Menos brasileiros e ucranianos, mais chineses

A comunidade brasileira, com um total de 87.493 cidadãos, mantém-se como a principal comunidade estrangeira residente, tendo a diminuição do número de residentes desta nacionalidade (4.627) representando cerca de 75,5 por cento do decréscimo total de estrangeiros residentes em Portugal.

Os cidadãos oriundos da Ucrânia também diminuíram 7,9% no ano passado face a 2013, bem como os romenos (menos 7,9).

O RIFA adianta que vivem em Portugal 40.912 cabo-verdianos, 37.852 ucranianos e 31.505 romenos.

O SEF justifica a diminuição da população estrangeira em Portugal com o facto de muitos imigrantes terem adquirido a nacionalidade portuguesa, a alteração de fluxos migratórios e o impacto da atual crise económica no mercado laboral.

O documento destaca igualmente que, em 2014, a comunidade estrangeiras que mais aumentou foi a chinesa, que passou a ser a quinta mais representativa (21.402), com um crescimento de 14,8% face a 2013, ultrapassando a angolana, que diminuiu 2,3 por cento.

Além da chinesa, as comunidades que também registaram um crescimento no ano passado foram a espanhola, britânica e a da Guiné-Bissau.

O RIFA realça também que, pela primeira vez nos últimos anos, o número de novos títulos emitidos aumentou 6,1 por cento em 2014, num total de 35.265, “em parte potenciado” pelo regime de residência para atividade de investimento, conhecido por vistos gold, e pelo regime fiscal para residentes não habituais.

O SEF refere que as nacionalidades que mais cresceram no âmbito dos novos títulos emitidos foram a francesa (mais 175%), totalizando 1.930, e a chinesa (mais 100%), com a emissão de 3.728 títulos.

Milhares de pedidos de vistos gold em 2014

No que toca aos vistos gold, o SEF concluiu, em 2014, a instrução com decisão favorável de 1.526 processos e de 2.395 referentes ao reagrupamento familiar, tendo sido indeferidos dois pedidos.

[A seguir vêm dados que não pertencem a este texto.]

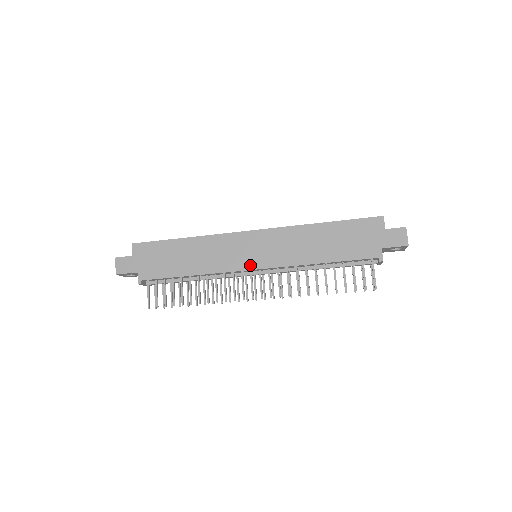
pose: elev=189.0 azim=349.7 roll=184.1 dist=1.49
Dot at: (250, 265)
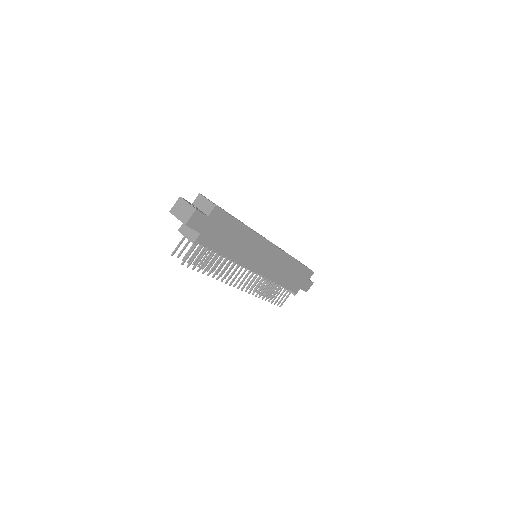
Dot at: (256, 268)
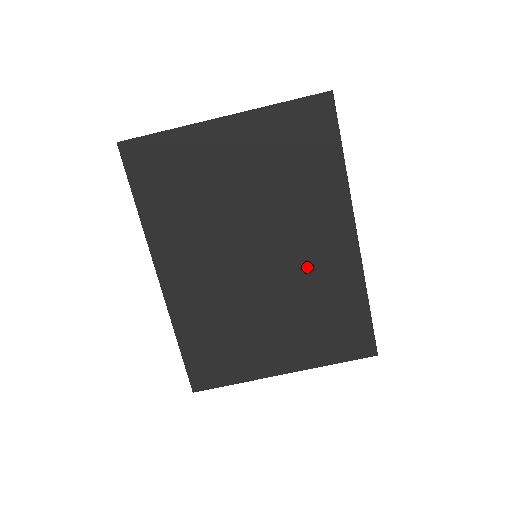
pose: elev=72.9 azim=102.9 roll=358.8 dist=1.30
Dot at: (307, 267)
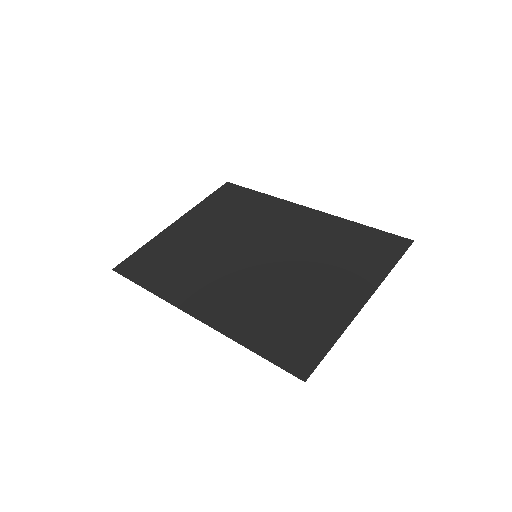
Dot at: (297, 238)
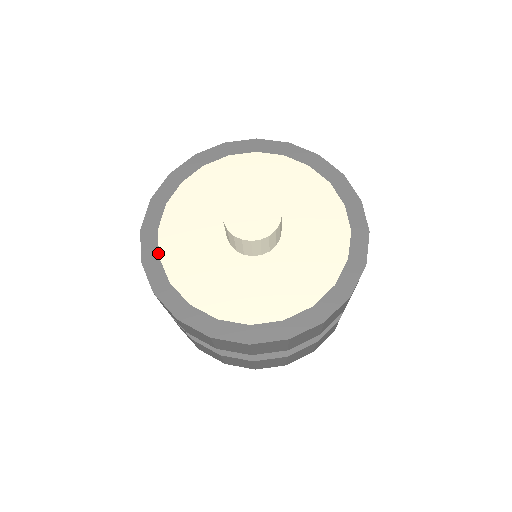
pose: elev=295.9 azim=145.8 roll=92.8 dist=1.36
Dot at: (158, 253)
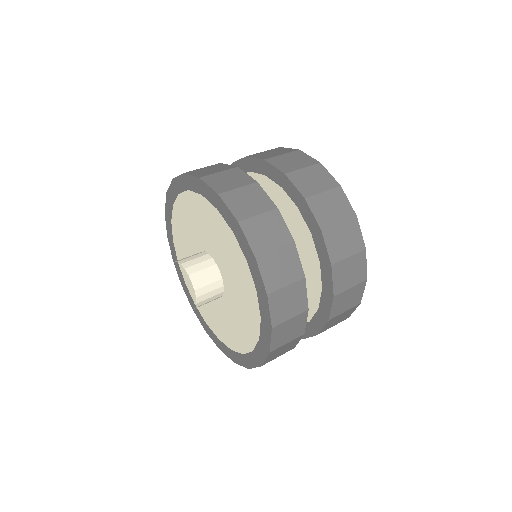
Dot at: (171, 219)
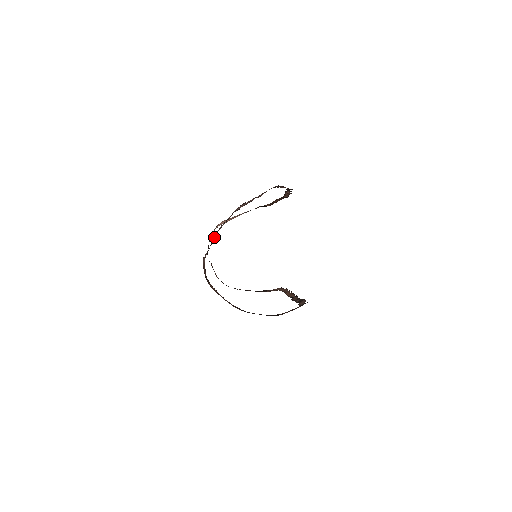
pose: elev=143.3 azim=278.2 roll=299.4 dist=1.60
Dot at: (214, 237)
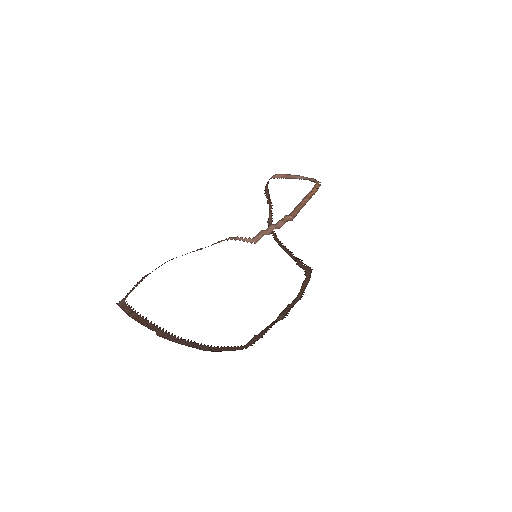
Dot at: (137, 284)
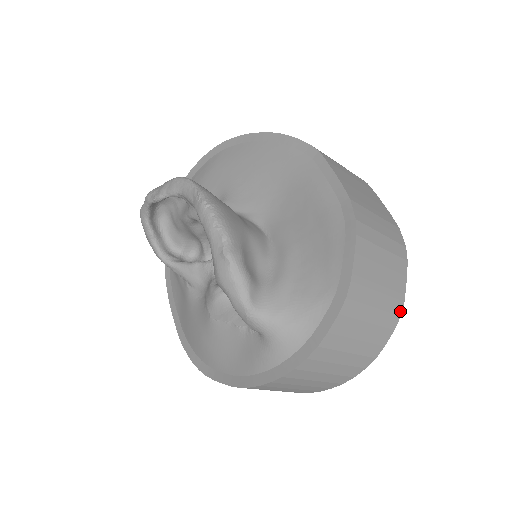
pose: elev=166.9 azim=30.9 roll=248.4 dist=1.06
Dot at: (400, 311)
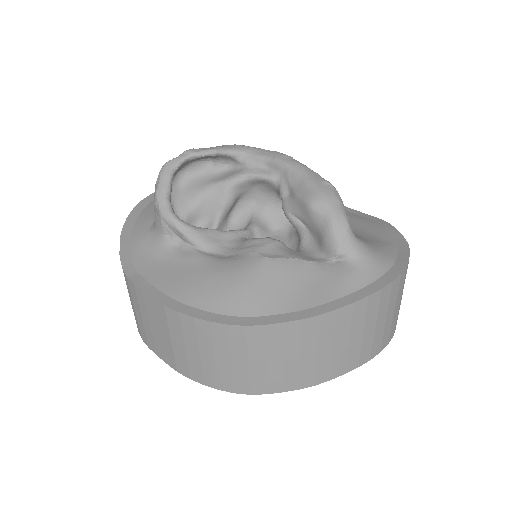
Dot at: occluded
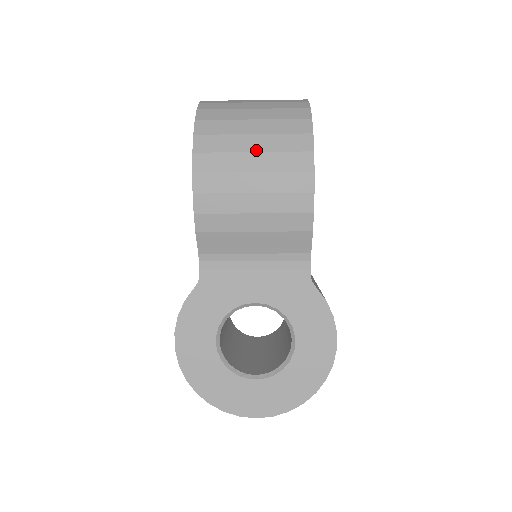
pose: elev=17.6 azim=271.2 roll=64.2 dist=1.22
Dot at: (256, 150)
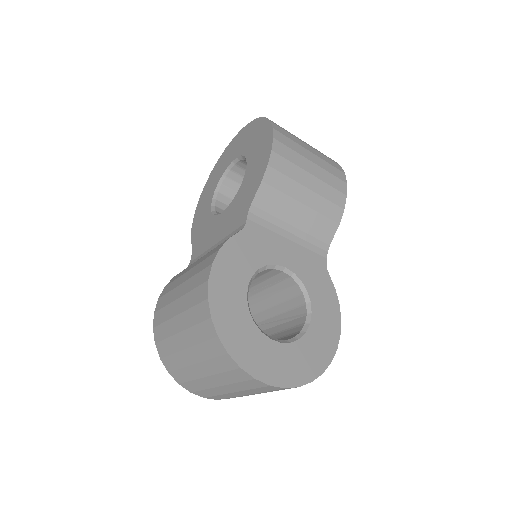
Dot at: (312, 152)
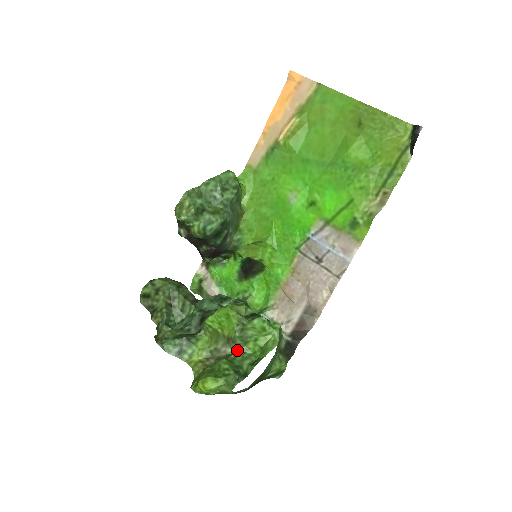
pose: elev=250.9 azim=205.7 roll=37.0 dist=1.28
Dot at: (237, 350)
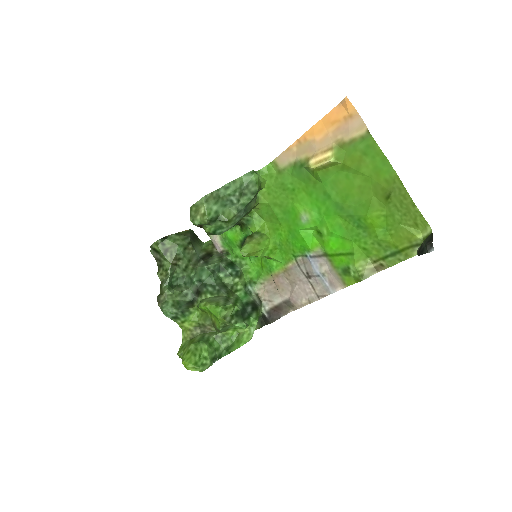
Dot at: (219, 333)
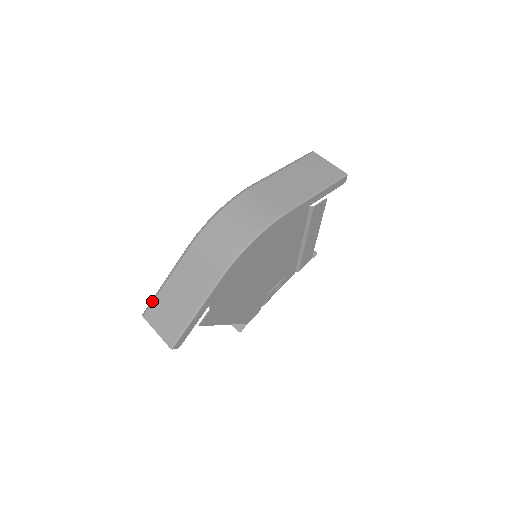
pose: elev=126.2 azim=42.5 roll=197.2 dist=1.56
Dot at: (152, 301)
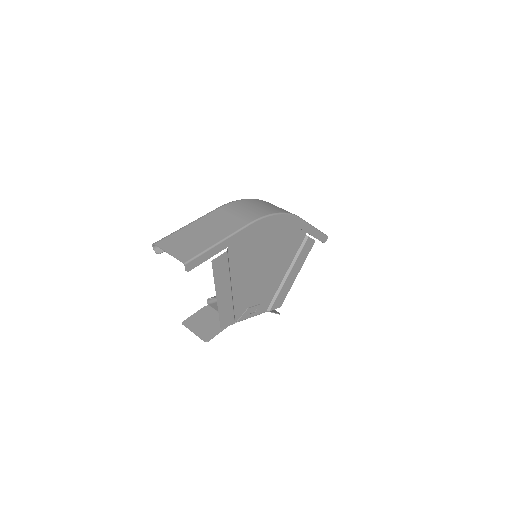
Dot at: (169, 235)
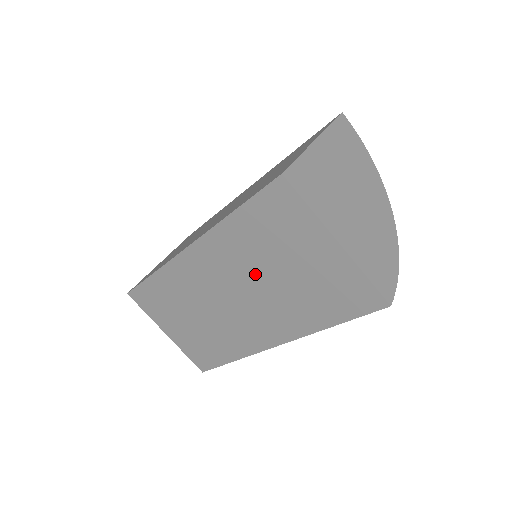
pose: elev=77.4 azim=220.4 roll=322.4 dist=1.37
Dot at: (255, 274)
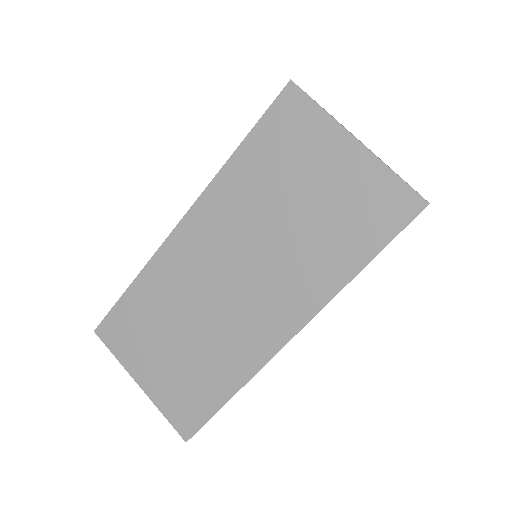
Dot at: (263, 226)
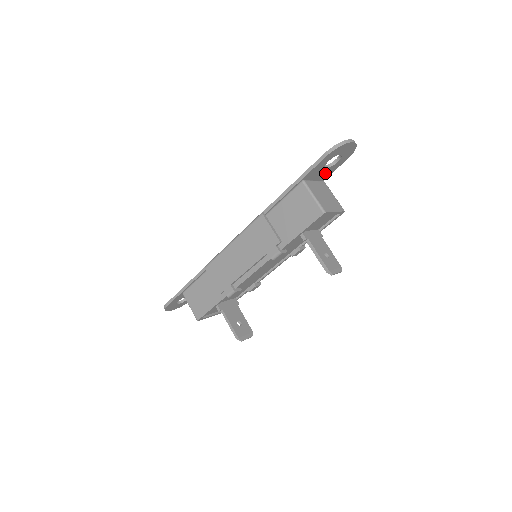
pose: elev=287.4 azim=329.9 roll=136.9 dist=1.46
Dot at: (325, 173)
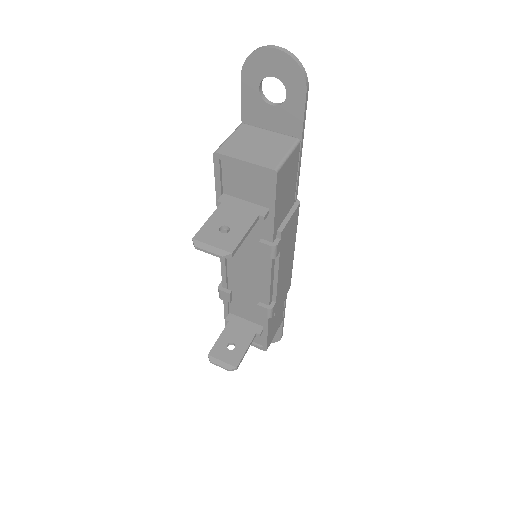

No final de 2014, foram também emitidos 1.405 primeiros títulos de residência a investidores e 1.922 a familiares.

O relatório refere que a maior parte dos visto gold foram atribuídos devido à aquisição de imóveis no valor igual ou superior a 500 mil euros nas áreas de Lisboa, Setúbal e Algarve, totalizando cerca de 840,4 milhões de euros.

O SEF sublinha que o investimento total realizado em 2014 ascendeu aos 921,3 milhões de euros, tendo as 71 operações de transferência de capital em valor igual ou superior a um milhão de euros totalizado 80,8 milhões de euros, de acordo com a síntese da Lusa.

Mais de 32.000 estrangeiros pediram nacionalidade portuguesa


Mais de 32.000 estrangeiros pediram a nacionalidade portuguesa em 2014, tendo as solicitações aumentado 7,4 por cento em relação a 2013.

O documento do Serviço de Estrangeiros e Fronteiras adianta que foram formulados 32.349 pedidos de atribuição e aquisição da nacionalidade portuguesa, mais 7,4 por cento do que em 2013, quando foram efetuados 30.130.

Segundo o RIFA de 2014, o SEF emitiu 20.521 pareceres, dos quais 20.115 foram positivos.

Os 406 pareceres negativos emitidos foram fundamentados com base em razões de segurança interna, existência de medidas cautelares nacionais e internacionais ou por não habilitação com título de residência, indica o mesmo documento.

O relatório sublinha que 65 por cento dos pedidos foram feitos por naturalização e 18 por cento por casamentos de estrangeiros casados ou em união de facto há mais de três anos com um português.